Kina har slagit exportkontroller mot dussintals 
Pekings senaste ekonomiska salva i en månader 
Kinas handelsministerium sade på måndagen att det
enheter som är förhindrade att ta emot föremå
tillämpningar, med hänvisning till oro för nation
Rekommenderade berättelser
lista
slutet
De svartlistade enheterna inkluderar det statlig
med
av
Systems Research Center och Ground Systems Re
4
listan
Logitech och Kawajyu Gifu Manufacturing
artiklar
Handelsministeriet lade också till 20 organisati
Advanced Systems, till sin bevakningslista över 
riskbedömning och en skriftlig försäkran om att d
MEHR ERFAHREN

--

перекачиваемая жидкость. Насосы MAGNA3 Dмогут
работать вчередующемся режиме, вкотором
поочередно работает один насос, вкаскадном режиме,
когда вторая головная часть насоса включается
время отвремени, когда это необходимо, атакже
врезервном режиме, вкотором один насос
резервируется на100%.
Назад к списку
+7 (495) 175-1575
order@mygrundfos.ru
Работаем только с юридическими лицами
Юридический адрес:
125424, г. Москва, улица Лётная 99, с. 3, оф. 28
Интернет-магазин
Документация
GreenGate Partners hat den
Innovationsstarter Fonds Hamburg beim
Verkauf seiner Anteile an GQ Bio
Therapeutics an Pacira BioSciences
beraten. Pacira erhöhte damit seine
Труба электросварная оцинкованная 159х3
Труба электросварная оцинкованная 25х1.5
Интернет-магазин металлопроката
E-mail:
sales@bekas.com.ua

WHAT THE TASK ASKS: From the data above, output exactly the lines between the one containing "Kina har slagit" and the one containing "MEHR ERFAHREN", counting both of them.

RESPONSE AREA:
Kina har slagit exportkontroller mot dussintals 
Pekings senaste ekonomiska salva i en månader 
Kinas handelsministerium sade på måndagen att det
enheter som är förhindrade att ta emot föremå
tillämpningar, med hänvisning till oro för nation
Rekommenderade berättelser
lista
slutet
De svartlistade enheterna inkluderar det statlig
med
av
Systems Research Center och Ground Systems Re
4
listan
Logitech och Kawajyu Gifu Manufacturing
artiklar
Handelsministeriet lade också till 20 organisati
Advanced Systems, till sin bevakningslista över 
riskbedömning och en skriftlig försäkran om att d
MEHR ERFAHREN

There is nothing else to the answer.